The final count of the blanket is:
11,250 Granny Squares of 20 x 20 cm,
Finished size 476,78 m²
The blanket has now been made into smaller blankets to be given to victims of the 2011 earthquake and Tsunami in the Tohoku area.
Over the past weeks I received several finished blankets. To prepare for our final event next week in Ishinomaki, I already joint 10 blankets into one large ribbon. Unfortunately, today we have rain, but should the weather allow, I will take a picture of the ‘Roll of 10’.
The other day I received a large box from Iwate-ken. A kind lady there has made and sent me 88 beautiful Granny Squares. Each made with such precision and details, like small pieces of art. Thank you Hiroko-san.
Over the last weeks I had received many baby and kids items. Last week I got in contact with a gentleman, how runs a NPO for local temporary housing facilities in Iwate. Today I have send him a large box of baby and kids knits he will distribute to families at different facilities.
Last Friday TV Kanagawa (TVK) spoke live on air to my friend’s mother, who now lives at a temporary housing facility in Iwate. TVK had put together a special program to commemorate the earthquake and tsunami from 2011.
Last year, I had sent her almost 200 woolly hats, one for each resident. The staff at TVK has knitted a scarf, which came out in a rather interesting shape, so we made it into a cover for a hot water bottle. I will get a DVD from the program and blog it here. To arrive together with the item from TVK, I had sent a box full of hats, shawls and several knitting kits to Iwate. It is still pretty grim in Tohoku and my friend’s mom doesn’t know, when and if they be able to move from the temporary housing. Keep knitting.

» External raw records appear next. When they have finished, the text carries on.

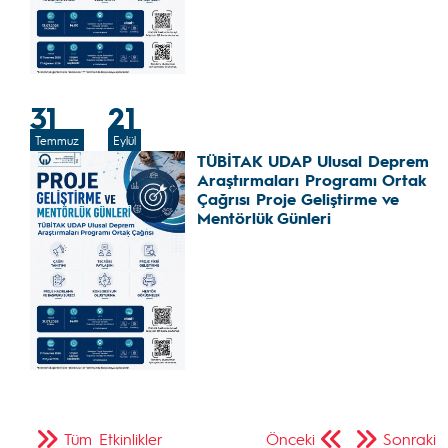
31
21
Temmuz
Eylül
TÜBİTAK UDAP Ulusal Deprem
Araştırmaları Programı Ortak
Çağrısı Proje Geliştirme ve
Mentörlük Günleri
Tüm Etkinlikler
Önceki
Sonraki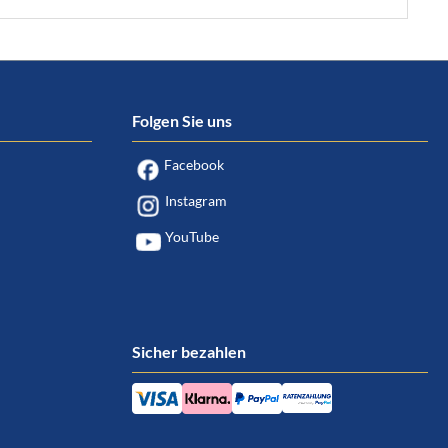
Folgen Sie uns
Facebook
Instagram
YouTube
Sicher bezahlen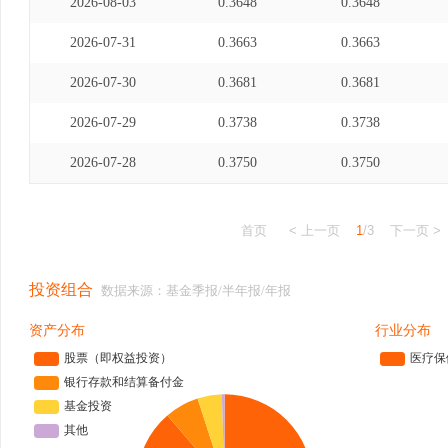
2026-08-03
0.3648
0.3648
2026-07-31
0.3663
0.3663
2026-07-30
0.3681
0.3681
2026-07-29
0.3738
0.3738
2026-07-28
0.3750
0.3750
首页
< 上一页
1
/3
下一页 >
投资组合
数据来源：基金季报/半年报/年报
资产分布
行业分布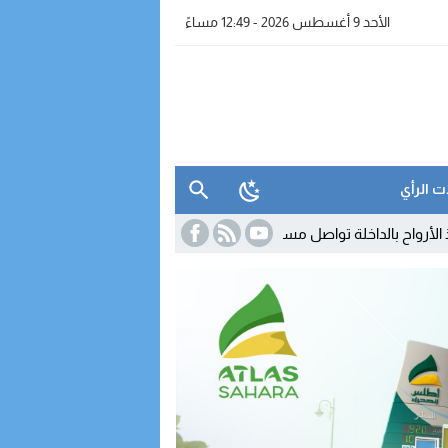
الأحد 9 أغسطس 2026 - 12:49 مساءً
ت الرأي
ة تواصل مساندة البحارة في الظروف الصعبة
08:00
الانتخابات البرلمانية بج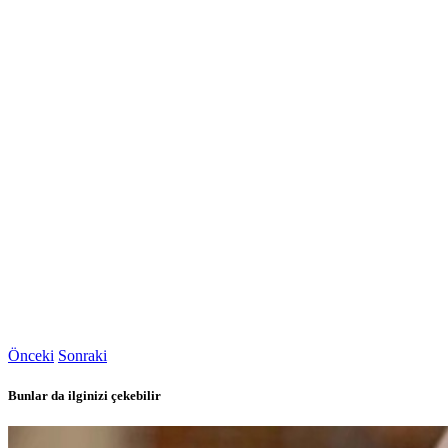
Önceki
Sonraki
Bunlar da ilginizi çekebilir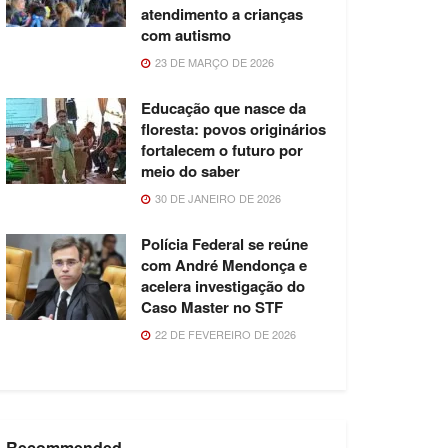
atendimento a crianças
com autismo
23 DE MARÇO DE 2026
Educação que nasce da
floresta: povos originários
fortalecem o futuro por
meio do saber
30 DE JANEIRO DE 2026
Polícia Federal se reúne
com André Mendonça e
acelera investigação do
Caso Master no STF
22 DE FEVEREIRO DE 2026
Recommended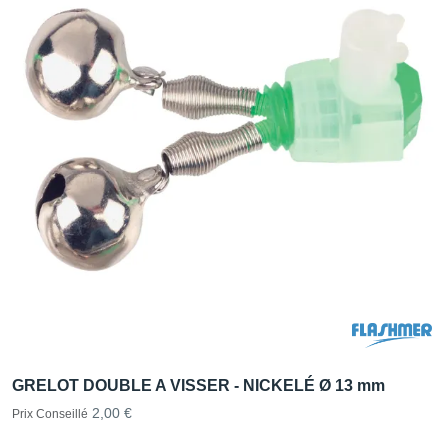
GRELOT DOUBLE A VISSER - NICKELÉ Ø 13 mm
2,00 €
Prix Conseillé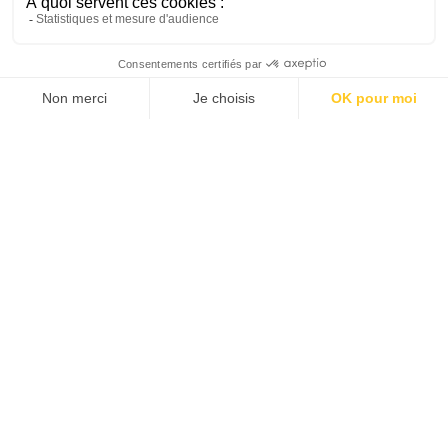
Visite de la Basilique Saint-Denis
Saint-Denis, Seine-Saint-Denis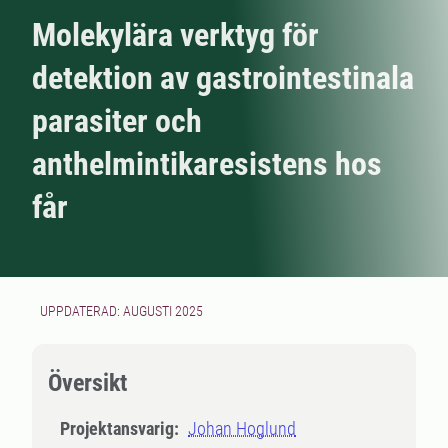
Molekylära verktyg för
detektion av gastrointestinala
parasiter och
anthelmintikaresistens hos
får
UPPDATERAD: AUGUSTI 2025
Översikt
Projektansvarig:
Johan Hoglund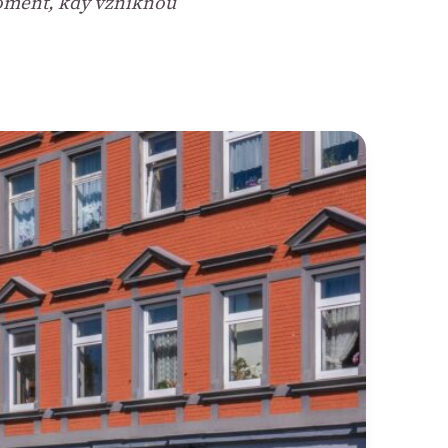
moment, kdy vzniknou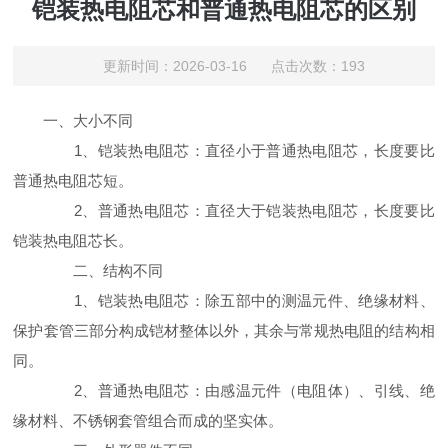
铠装热电阻芯和普通热电阻芯的区别
更新时间：2026-03-16 点击次数：193
一、大小不同
1、铠装热电阻芯：直径小于普通热电阻芯，长度要比
普通热电阻芯短。
2、普通热电阻芯：直径大于铠装热电阻芯，长度要比
铠装热电阻芯长。
二、结构不同
1、铠装热电阻芯：除五部中的测温元件、绝缘材料、
保护套管三部分构成铠材整体以外，其余与常规热电阻的结构相
同。
2、普通热电阻芯：由感温元件（电阻体）、引线、绝
缘材料、不锈钢套管组合而成的坚实体。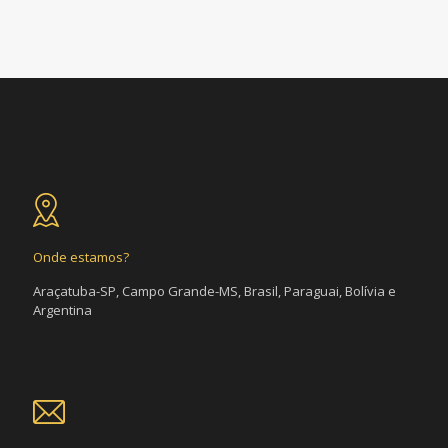
Onde estamos?
Araçatuba-SP, Campo Grande-MS, Brasil, Paraguai, Bolívia e
Argentina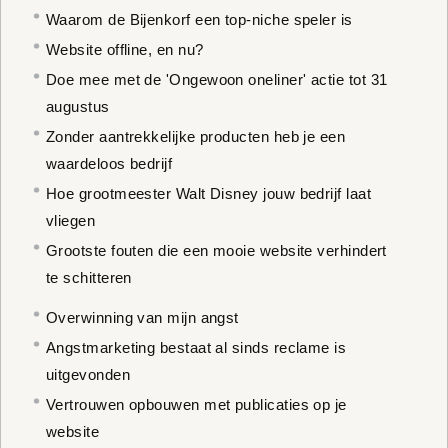
Waarom de Bijenkorf een top-niche speler is
Website offline, en nu?
Doe mee met de 'Ongewoon oneliner' actie tot 31
augustus
Zonder aantrekkelijke producten heb je een
waardeloos bedrijf
Hoe grootmeester Walt Disney jouw bedrijf laat
vliegen
Grootste fouten die een mooie website verhindert
te schitteren
Overwinning van mijn angst
Angstmarketing bestaat al sinds reclame is
uitgevonden
Vertrouwen opbouwen met publicaties op je
website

This morning I packed 3 more boxes for Tohoku. One is going to the temporary housing facility in Iwate. I am sending them more shawls and scarves. The other one is for Fukushima and quite large. I had a number of cardigans, shawls and other warm items, which should still be useful. The last box is the first one for a temporary housing facility in Miyagi. Some of the residents want to knit and were asking for yarn and needles. All should arrive by tomorrow.
End of last year I have sent many of your hats and tawashi to a temporary housing facility in Iwate. We were able to give each resident a hat, along with many scarves and other warm items.

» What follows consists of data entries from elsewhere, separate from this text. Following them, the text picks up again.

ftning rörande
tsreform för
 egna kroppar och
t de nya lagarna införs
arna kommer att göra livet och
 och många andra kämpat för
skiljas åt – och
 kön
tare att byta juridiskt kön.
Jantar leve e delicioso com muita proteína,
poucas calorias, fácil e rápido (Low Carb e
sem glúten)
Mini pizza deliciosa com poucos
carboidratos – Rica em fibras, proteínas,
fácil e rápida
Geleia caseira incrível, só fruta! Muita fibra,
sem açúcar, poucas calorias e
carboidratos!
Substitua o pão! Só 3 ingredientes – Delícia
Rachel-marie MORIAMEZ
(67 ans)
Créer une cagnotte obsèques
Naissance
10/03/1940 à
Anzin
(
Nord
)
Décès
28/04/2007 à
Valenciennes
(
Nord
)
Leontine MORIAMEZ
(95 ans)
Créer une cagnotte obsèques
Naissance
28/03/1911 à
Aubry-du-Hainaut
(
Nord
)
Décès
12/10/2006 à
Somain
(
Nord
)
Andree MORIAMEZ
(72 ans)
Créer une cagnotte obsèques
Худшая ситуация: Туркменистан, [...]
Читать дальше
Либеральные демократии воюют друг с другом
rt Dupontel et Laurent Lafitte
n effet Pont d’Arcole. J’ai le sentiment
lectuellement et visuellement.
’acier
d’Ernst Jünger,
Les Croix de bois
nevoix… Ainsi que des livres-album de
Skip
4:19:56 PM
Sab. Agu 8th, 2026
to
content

One of the residents spoke with a local newspaper, who kindly published an article about this.Yesterday I got a copy of the article, but don’t know when it appeared and the name of the newspaper. I will try to get that information.
The article also shows a picture of some of the residents opening the boxes, a lady on the right is wearing one of the hats. On the left side is my friends mother.
Several years ago I got a 2 tatami size hot carpet from a friend, who left Japan. It was sitting here at my place for years, but I never used it. One day I was talking to my friend from Iwate. She mentioned, that her mother was looking for one. So last week I got it out and checked it. As there was still some space in the box I included all the tawashi I got from the lady at my dry cleaner. In a separate box I included scarves, shawls, gloves and socks I still had. Many of the items were wrapped and had personal messages attached. All arrived on time for Christmas Eve.
My friend has send me this picture. It’s one of the kids from the children center in Iwate. They distributed the knitted items I had sent. Isn’t this cute and worth the effort? Keep knitting, there are still many kids without a hat.